Migration speakers at this year's conference ran close to the company's list of partners. While speakers were candid about problems during migrations, Drollinger, Thompson, Koppe and Foster all have partnerships with the vendor, Thompson's as an ISV linked to Speedware's 4GL and migration products. Bob Lewandowski of ASAP Software stepped in to fill a slot on the migration user panel, and said that 3000 apps which are built to retrieve data record by record from IMAGE databases have to be re-engineered when choosing a SQL Server solution. "You can't really get there in a port," he said. "You definitely have to do some engineering." Speakers like Drollinger, who used Marxmeier's Eloquence database instead, simply converted databases without revising their apps' data access.
Advice which emerged from the migration audience — about 35 attended the morning and afternoon sessions — sometimes flowed from the ISV community, too. John Shick, a developer from healthcare ISV Amisys, said that he trains himself on Unix by reading the HP-UX man documentation pages, "and Google," he offered during the morning session.
Shick added that the difficulty so far in his company's migration has been "getting used to Oracle" and learning the new HP-UX environment," rather than adjustments to a new programming language. Amisys used the HP-UX versions of Powerhouse in its first version of Amisys Advance. "It was all fairly smooth," he said. "It was just a matter of making sure we successfully converted millions of lines of code from the 3000 to the 9000 environment."

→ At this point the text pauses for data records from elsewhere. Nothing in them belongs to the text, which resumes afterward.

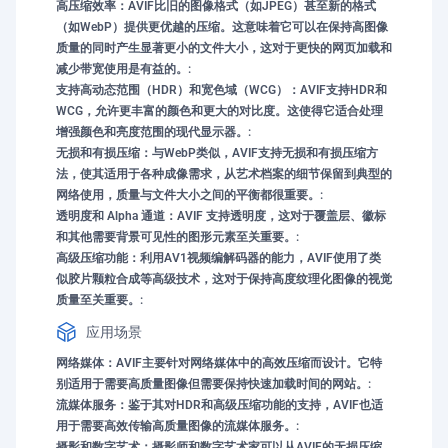
高压缩效率：AVIF比旧的图像格式（如JPEG）甚至新的格式
（如WebP）提供更优越的压缩。这意味着它可以在保持高图像
质量的同时产生显著更小的文件大小，这对于更快的网页加载和
减少带宽使用是有益的。:
支持高动态范围（HDR）和宽色域（WCG）：AVIF支持HDR和
WCG，允许更丰富的颜色和更大的对比度。这使得它适合处理
增强颜色和亮度范围的现代显示器。:
无损和有损压缩：与WebP类似，AVIF支持无损和有损压缩方
法，使其适用于各种成像需求，从艺术档案的细节保留到典型的
网络使用，质量与文件大小之间的平衡都很重要。:
透明度和 Alpha 通道：AVIF 支持透明度，这对于覆盖层、徽标
和其他需要背景可见性的图形元素至关重要。:
高级压缩功能：利用AV1视频编解码器的能力，AVIF使用了类
似胶片颗粒合成等高级技术，这对于保持高度纹理化图像的视觉
质量至关重要。:
应用场景
网络媒体：AVIF主要针对网络媒体中的高效压缩而设计。它特
别适用于需要高质量图像但需要保持快速加载时间的网站。:
流媒体服务：鉴于其对HDR和高级压缩功能的支持，AVIF也适
用于需要高效传输高质量图像的流媒体服务。:
摄影和数字艺术：摄影师和数字艺术家可以从AVIF的无损压缩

But the humor and candor were never far from the surface of the day's advice. When MacLerran asked the migration panel how they communicated the change away from the 3000 to their users, Drollinger was ready with a joke. "We just blamed HP for everything," he said, sparking a outburst of laughter. HP's timing on its discontinuance announcement happened just after Summit had met with its customers. "Six more months would have been just right for us," he said, since the company had begun to create an HP-UX version of their app in 1999 for credit unions which had mandates to be on "open systems, when they didn't really understand what an open system was."
Summit is making its customers migrate away from their application by the end of June, 2007, "or they'll be on their own," Drollinger added. He expects about 20 to 30 of the company's customers will "be struggling on giving up the pacifier," not migrated as HP's end of 2006 deadline expires.
The coming months should bring a major upswing in migration activity, according to HP's Migration Center manager Alvina Nishimoto. "The majority have some sort of plan by now," she said. "It's going to be a little bit of a panic now, as people start to wake up the fact. The ones that are waiting the longest are the packaged app folks, because they do think it's going to be faster [to move to a packaged app]. It's faster, but they still have all their surround code, and they don't necessarily think of the implications of the surround code."